T2 – The tumour is larger than 2 cm but no larger than 4 cm.
T3 – The tumour is larger than 4 cm.
T4 – The tumour has grown into nearby vital structures, such as the bones of the face or skull, the eye, major blood vessels in the neck, or the brain.
T1 – The tumour is 5 cm or smaller.
T2 – The tumour is larger than 5 cm but no larger than 10 cm.
T3 – The tumour is larger than 10 cm but no larger than 15 cm.
T4 – The tumour is larger than 15 cm.
T1 – The tumour is confined to one organ.
T2 – The tumour has grown into the connective tissue surrounding the organ.
T3 – The tumour has grown into at least one nearby organ.
T4 – Multiple tumours are present.
(The space at the very back of the abdominal cavity)
T1 – The tumour is 5 cm or smaller.
T2 – The tumour is larger than 5 cm but no larger than 10 cm.
T3 – The tumour is larger than 10 cm but no larger than 15 cm.
T4 – The tumour is larger than 15 cm.
T1 – The tumour is 2 cm or smaller.
T2 – The tumour is larger than 2 cm but has not grown into the surrounding bones.
T3 – The tumour has grown into the bones around the eye or skull.

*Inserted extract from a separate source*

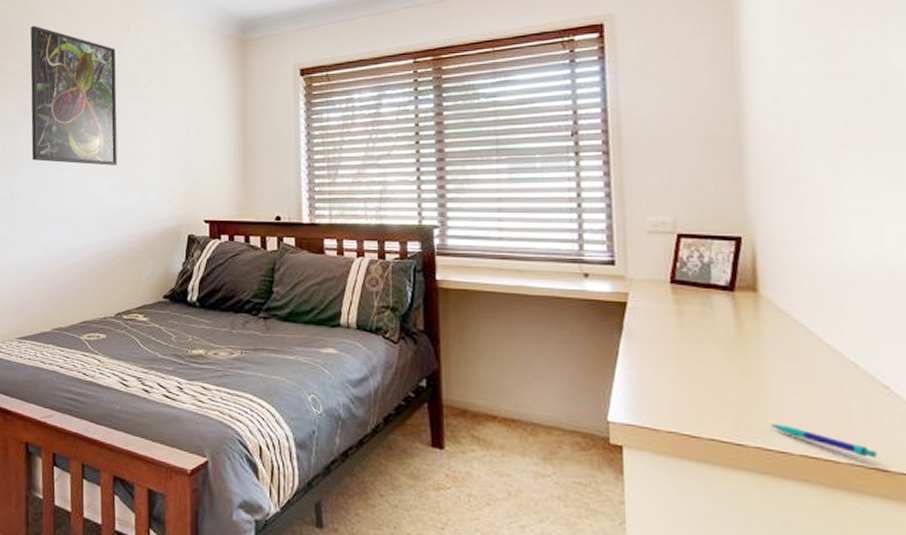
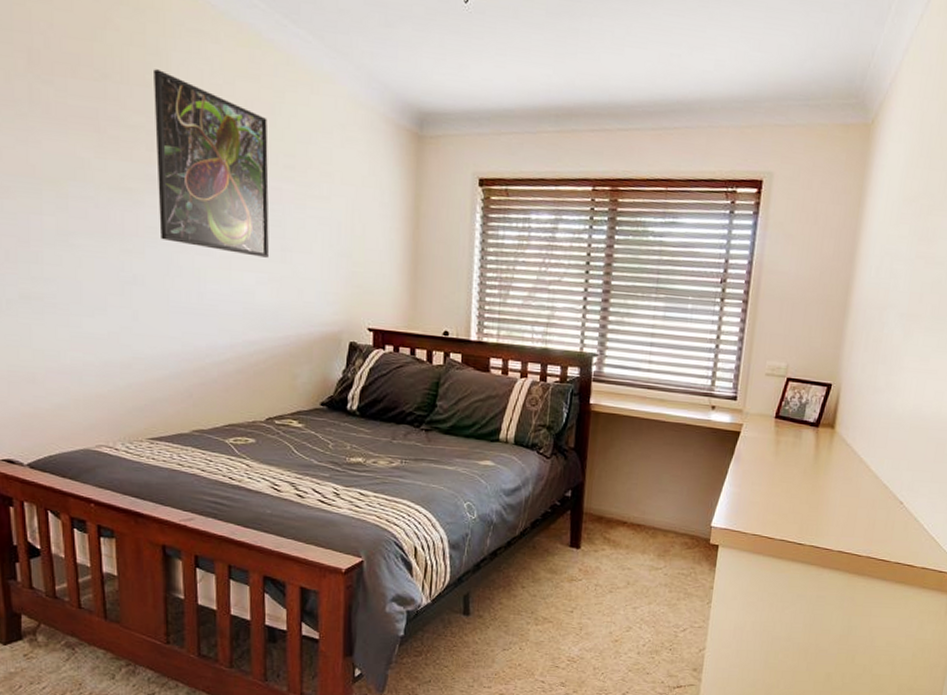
pen: present [769,424,878,457] -> none [822,528,886,552]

T4 – The tumour has grown into the eye itself or nearby structures such as the eyelids, sinuses, or brain.
The nodal stage describes whether cancer cells have spread to lymph nodes, which are small immune organs that help filter lymph fluid.

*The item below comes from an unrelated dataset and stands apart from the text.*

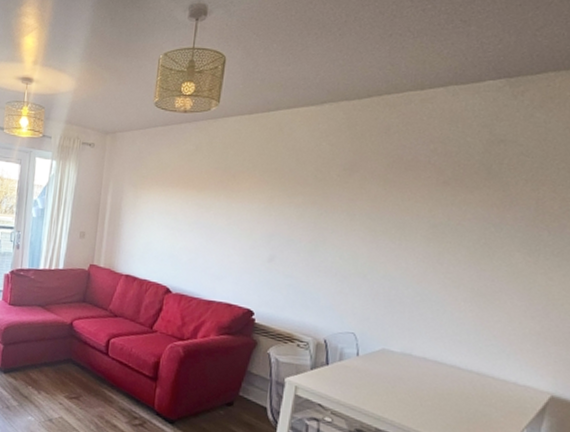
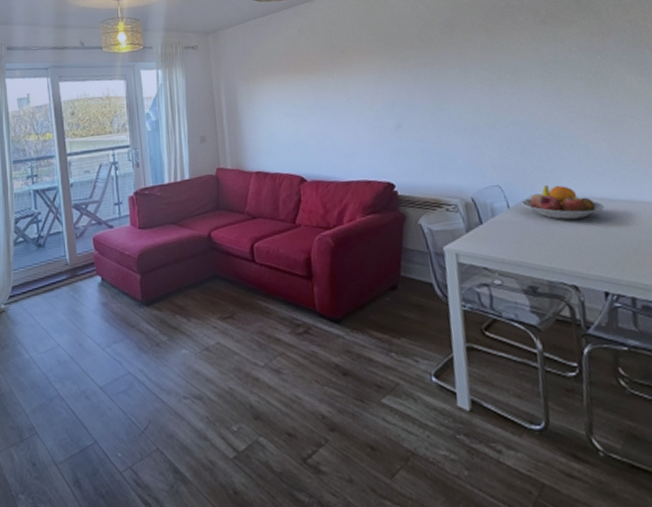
fruit bowl: none [371,342,451,380] -> present [521,185,604,220]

pN0 – No cancer cells are found in any lymph nodes examined.
pN1 – Cancer cells are found in one or more lymph nodes.
pNX – No lymph nodes were sent for examination, so the nodal stage cannot be determined.
Lymph node involvement is uncommon in synovial sarcoma, but when present, it is associated with more advanced disease and may influence treatment decisions.
The prognosis for a person diagnosed with synovial sarcoma varies widely. Important factors include:
Tumour size (smaller tumours do better).
Stage at diagnosis.
Tumour grade.
Location (extremity tumours have a better outcome than trunk or head and neck tumours).
Children and adolescents generally have better outcomes than adults. Some patients experience late recurrences, even more than 10 years after diagnosis, so long-term follow-up is essential.